Exercise aim =>
Dropping every picture, set down exactly the lines in the entries below, starting with the line with "Country Club" and going on through the line with "Все круто, но надо переделать - делюсь: что".
■ ■ ■ ■ ■
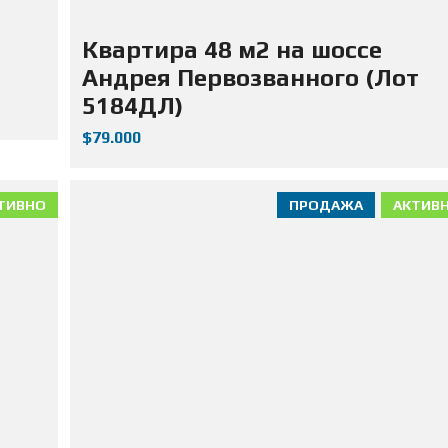
Квартира 48 м2 на шоссе
Андрея Первозванного (Лот
5184ДЛ)
$79.000
ТИВНО
ПРОДАЖА
АКТИВ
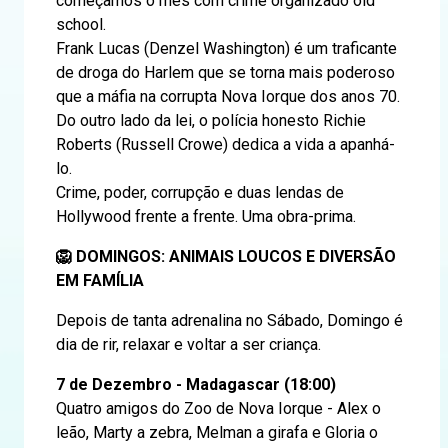
começamos o mês com crime organizado old
school.
Frank Lucas (Denzel Washington) é um traficante
de droga do Harlem que se torna mais poderoso
que a máfia na corrupta Nova Iorque dos anos 70.
Do outro lado da lei, o polícia honesto Richie
Roberts (Russell Crowe) dedica a vida a apanhá-
lo.
Crime, poder, corrupção e duas lendas de
Hollywood frente a frente. Uma obra-prima.
🦁 DOMINGOS: ANIMAIS LOUCOS E DIVERSÃO
EM FAMÍLIA
Depois de tanta adrenalina no Sábado, Domingo é
dia de rir, relaxar e voltar a ser criança.
7 de Dezembro - Madagascar (18:00)
Quatro amigos do Zoo de Nova Iorque - Alex o
leão, Marty a zebra, Melman a girafa e Gloria o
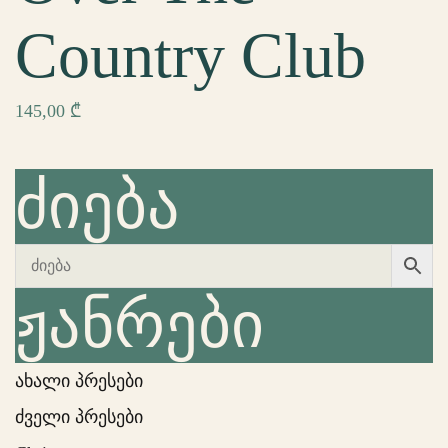
Country Club
145,00
₾
ძიება
ჟანრები
ახალი პრესები
ძველი პრესები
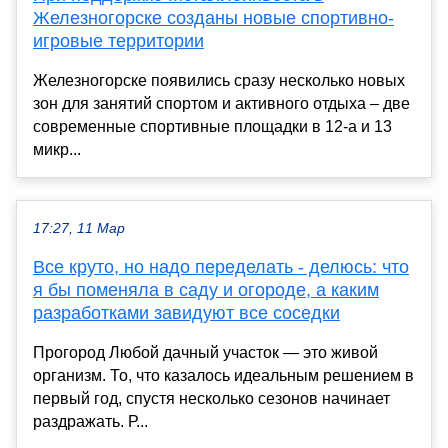
Железногорске созданы новые спортивно-
игровые территории
Железногорске появились сразу несколько новых
зон для занятий спортом и активного отдыха – две
современные спортивные площадки в 12-а и 13
микр...
17:27, 11 Мар
Все круто, но надо переделать - делюсь: что
я бы поменяла в саду и огороде, а каким
разработками завидуют все соседки
Прогород Любой дачный участок — это живой
организм. То, что казалось идеальным решением в
первый год, спустя несколько сезонов начинает
раздражать. Р...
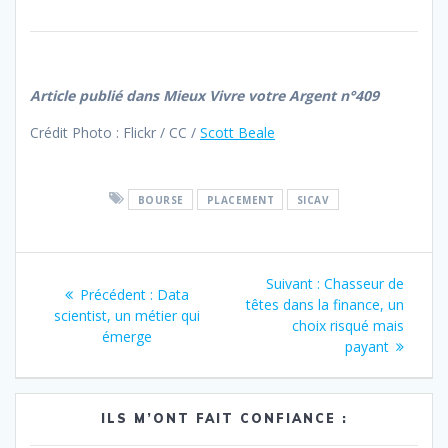
Article publié dans Mieux Vivre votre Argent n°409
Crédit Photo : Flickr / CC /
Scott Beale
BOURSE
PLACEMENT
SICAV
Navigation
Article
Suivant :
Chasseur de
Article
Précédent :
Data
de
suivant
têtes dans la finance, un
précédent
scientist, un métier qui
:
choix risqué mais
:
émerge
l’article
payant
ILS M’ONT FAIT CONFIANCE :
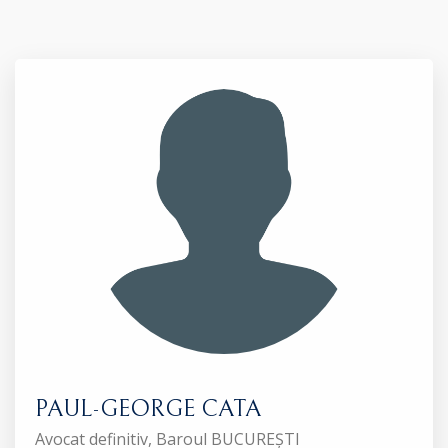
PAUL-GEORGE CATA
Avocat definitiv, Baroul BUCUREȘTI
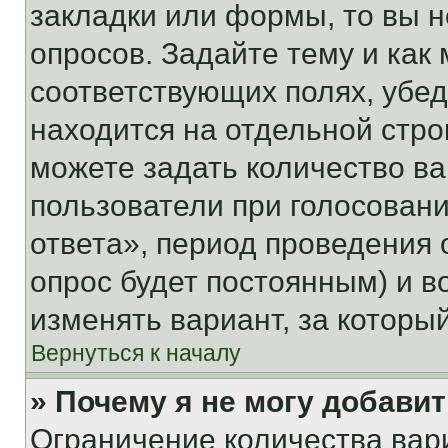
закладки или формы, то вы н
опросов. Задайте тему и как
соответствующих полях, убе
находится на отдельной стро
можете задать количество ва
пользователи при голосован
ответа», период проведения о
опрос будет постоянным) и 
изменять вариант, за которы
Вернуться к началу
» Почему я не могу добави
Ограничение количества вар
■ ■ ■ ■ ■
Task answer =>
Country Club
145,00
₾
ძიება
ჟანრები
ახალი პრესები
ძველი პრესები
Железногорске созданы новые спортивно-
игровые территории
Железногорске появились сразу несколько новых
зон для занятий спортом и активного отдыха – две
современные спортивные площадки в 12-а и 13
микр...
17:27, 11 Мар
Все круто, но надо переделать - делюсь: что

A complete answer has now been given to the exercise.